Top of EXCERPTED DATA

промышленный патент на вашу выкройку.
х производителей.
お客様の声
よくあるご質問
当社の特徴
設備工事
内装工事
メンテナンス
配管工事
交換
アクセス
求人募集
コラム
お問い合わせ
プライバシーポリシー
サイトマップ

Bottom of EXCERPTED DATA

WHAT IS REQUIRED:
All of the entries above, written out exactly, make up the reply.

ANSWER TO THIS EXERCISE:
промышленный патент на вашу выкройку.
х производителей.
お客様の声
よくあるご質問
当社の特徴
設備工事
内装工事
メンテナンス
配管工事
交換
アクセス
求人募集
コラム
お問い合わせ
プライバシーポリシー
サイトマップ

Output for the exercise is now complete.